» **Data shown**
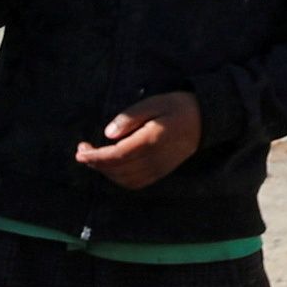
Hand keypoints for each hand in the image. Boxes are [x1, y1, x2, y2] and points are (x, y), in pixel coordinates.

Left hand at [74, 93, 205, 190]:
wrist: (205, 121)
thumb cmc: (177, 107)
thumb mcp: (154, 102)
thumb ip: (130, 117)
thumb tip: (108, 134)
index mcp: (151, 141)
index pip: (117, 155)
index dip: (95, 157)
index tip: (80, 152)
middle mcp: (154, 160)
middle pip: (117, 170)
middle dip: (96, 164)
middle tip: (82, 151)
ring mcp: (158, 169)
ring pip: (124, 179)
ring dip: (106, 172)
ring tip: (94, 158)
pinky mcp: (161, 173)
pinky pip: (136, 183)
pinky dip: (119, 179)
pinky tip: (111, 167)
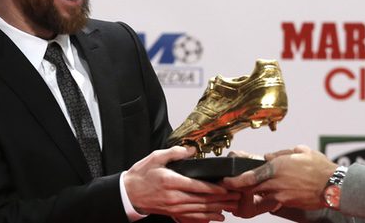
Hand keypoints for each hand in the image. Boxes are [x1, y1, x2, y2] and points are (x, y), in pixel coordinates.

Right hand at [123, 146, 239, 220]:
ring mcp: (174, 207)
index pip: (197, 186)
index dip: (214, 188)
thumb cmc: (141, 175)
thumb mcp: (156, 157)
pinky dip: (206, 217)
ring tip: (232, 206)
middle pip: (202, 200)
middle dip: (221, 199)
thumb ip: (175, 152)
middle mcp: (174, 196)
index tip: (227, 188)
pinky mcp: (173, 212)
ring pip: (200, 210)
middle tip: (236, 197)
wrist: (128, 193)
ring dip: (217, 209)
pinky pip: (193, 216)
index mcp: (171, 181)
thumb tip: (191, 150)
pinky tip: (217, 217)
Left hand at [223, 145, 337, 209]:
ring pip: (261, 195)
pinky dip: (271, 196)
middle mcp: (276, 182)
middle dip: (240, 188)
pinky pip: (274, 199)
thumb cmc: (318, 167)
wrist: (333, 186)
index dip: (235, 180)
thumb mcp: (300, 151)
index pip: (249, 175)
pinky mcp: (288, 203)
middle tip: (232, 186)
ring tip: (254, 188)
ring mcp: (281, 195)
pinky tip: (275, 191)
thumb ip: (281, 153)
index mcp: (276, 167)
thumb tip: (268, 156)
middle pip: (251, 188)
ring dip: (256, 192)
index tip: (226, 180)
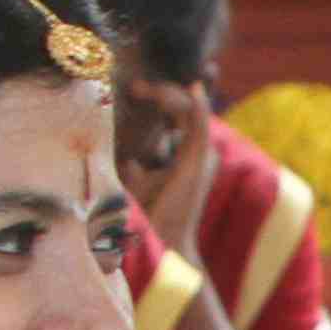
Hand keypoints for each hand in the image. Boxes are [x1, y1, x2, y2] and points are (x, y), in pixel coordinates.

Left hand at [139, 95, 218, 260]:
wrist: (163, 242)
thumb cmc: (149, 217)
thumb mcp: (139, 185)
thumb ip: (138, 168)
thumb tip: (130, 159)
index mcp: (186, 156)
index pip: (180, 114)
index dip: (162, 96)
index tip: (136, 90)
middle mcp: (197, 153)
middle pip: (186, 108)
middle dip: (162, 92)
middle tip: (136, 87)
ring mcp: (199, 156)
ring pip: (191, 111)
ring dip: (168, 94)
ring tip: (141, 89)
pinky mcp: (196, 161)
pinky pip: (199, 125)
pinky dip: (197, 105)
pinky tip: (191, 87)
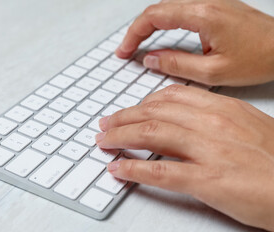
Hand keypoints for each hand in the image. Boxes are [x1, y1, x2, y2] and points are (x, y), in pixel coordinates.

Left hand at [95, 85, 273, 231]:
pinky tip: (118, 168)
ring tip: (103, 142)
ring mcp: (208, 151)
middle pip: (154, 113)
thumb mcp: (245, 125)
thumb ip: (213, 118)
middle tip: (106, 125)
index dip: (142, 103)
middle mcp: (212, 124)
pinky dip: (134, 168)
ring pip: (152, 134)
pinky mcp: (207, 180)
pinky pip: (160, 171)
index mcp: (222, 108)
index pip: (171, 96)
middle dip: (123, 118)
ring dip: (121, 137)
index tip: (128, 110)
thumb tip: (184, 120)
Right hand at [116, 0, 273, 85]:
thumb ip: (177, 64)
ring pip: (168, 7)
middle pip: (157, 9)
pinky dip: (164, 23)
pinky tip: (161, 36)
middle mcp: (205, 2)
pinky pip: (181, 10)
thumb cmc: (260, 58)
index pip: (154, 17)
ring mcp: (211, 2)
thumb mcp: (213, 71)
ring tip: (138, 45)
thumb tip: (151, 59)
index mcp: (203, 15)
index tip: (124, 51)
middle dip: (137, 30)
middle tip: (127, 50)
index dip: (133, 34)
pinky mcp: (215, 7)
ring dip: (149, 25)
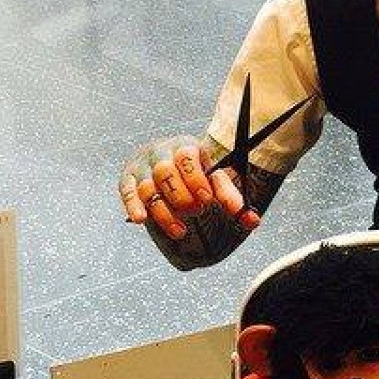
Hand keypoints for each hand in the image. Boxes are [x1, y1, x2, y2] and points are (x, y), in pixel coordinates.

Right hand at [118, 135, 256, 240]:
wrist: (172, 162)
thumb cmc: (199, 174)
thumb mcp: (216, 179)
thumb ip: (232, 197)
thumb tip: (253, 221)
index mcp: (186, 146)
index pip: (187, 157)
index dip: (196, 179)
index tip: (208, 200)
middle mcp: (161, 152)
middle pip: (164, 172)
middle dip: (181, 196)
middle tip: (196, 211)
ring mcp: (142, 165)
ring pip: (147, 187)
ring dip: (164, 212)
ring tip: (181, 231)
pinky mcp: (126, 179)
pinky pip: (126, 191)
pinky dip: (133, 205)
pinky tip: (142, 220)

» **What is needed**
Pull every line with "Left" from the records.

» **Answer area**
Left hand at [74, 93, 205, 190]:
Left hand at [223, 145, 337, 209]:
Left hand at [139, 95, 218, 260]:
Left hand at [95, 85, 273, 231]:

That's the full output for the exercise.